[PASSAGE]
# # # #
Batteries. We can’t escape them, yet they aren’t as good as they could be. We want ultra-lightweight laptops that last all day and we hate when our cell phone battery runs out.

Lead-acid batteries have been around for more than 100 years. While this has been great for automotive and lead-acid battery infrastructure, it has contributed to the lack of interest in fundamentally improving the core technology. The thinking has been: “It works, so no need to reinvent the wheel.” However, the underlying mechanism that makes a lead-acid battery function is a surface process, and as a result, only the surface layers of lead are utilized. This means that we have very heavy batteries that are poorly utilized at the atomic scale (i.e. low energy density). This presents a huge research opportunity. At Argonne, I am working on a project designed to understand the fundamental aspects of lead-acid electrochemistry with the goal of rationally designing a higher performing system that may ultimately rival the energy density of lithium-ion technology.
# # # #
[Data items]
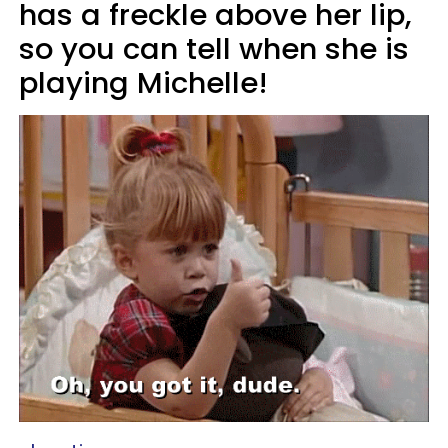
has a freckle above her lip,
so you can tell when she is
playing Michelle!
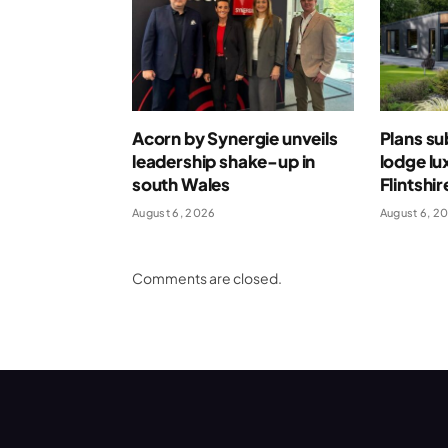
Acorn by Synergie unveils
Plans su
leadership shake-up in
lodge lu
south Wales
Flintshir
August 6, 2026
August 6, 2
Comments are closed.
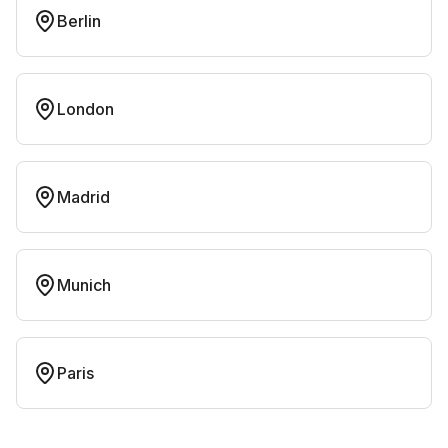
Berlin
London
Madrid
Munich
Paris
# # # #
[PROBLEMS AND TASKS]
1. Reproduce the passage on lead-acid batteries, starting at "Batteries. We can’t" and ending at "battery runs out.".
2. Determine whether each statement agrees with the passage on lead-acid batteries, answering yes or no and quoting the deciding words: (a) Lead-acid batteries have existed for more than a century. (b) A lead-acid battery makes use of the full depth of its lead rather than only the surface. (c) The Argonne project aims at a system that may eventually rival the energy density of lithium-ion technology.
3. Go on with the passage on lead-acid batteries from the point at which it stops.
The lines above are separate material and are not part of the passage on lead-acid batteries.

[TASK RESULTS]
1.
Batteries. We can’t escape them, yet they aren’t as good as they could be. We want ultra-lightweight laptops that last all day and we hate when our cell phone battery runs out.

2.
(a) Yes: "Lead-acid batteries have been around for more than 100 years."
(b) No: "only the surface layers of lead are utilized."
(c) Yes: "with the goal of rationally designing a higher performing system that may ultimately rival the energy density of lithium-ion technology."

3.
Fuel cells. We don’t live with them yet, but when we do, we won’t be able to live without them. A fuel cell is essentially a battery that will run as long as a supply of fuel (hydrogen gas) is maintained. Fuel cell technology combines the best of the battery world and internal combustion world. In addition, it is a clean technology, as its only byproduct is water. In the transportation sector, the fuel cell vehicle offers all the benefits of electric cars, and many that electric vehicles do not, such as quick refueling and longer range. However, one of the biggest issues with current state-of-the-art fuel cell technology is that it requires a platinum-containing catalyst. Platinum costs roughly $1,000/oz. I am working on a project that aims to replace the platinum catalyst with a substantially less expensive catalyst containing iron (~$70/ton). Although the economic value is apparent, this is no trivial task, as platinum has significantly higher performance than iron. When this ambitious research goal is accomplished, I have no doubt that fuel cell vehicle technology will become competitive.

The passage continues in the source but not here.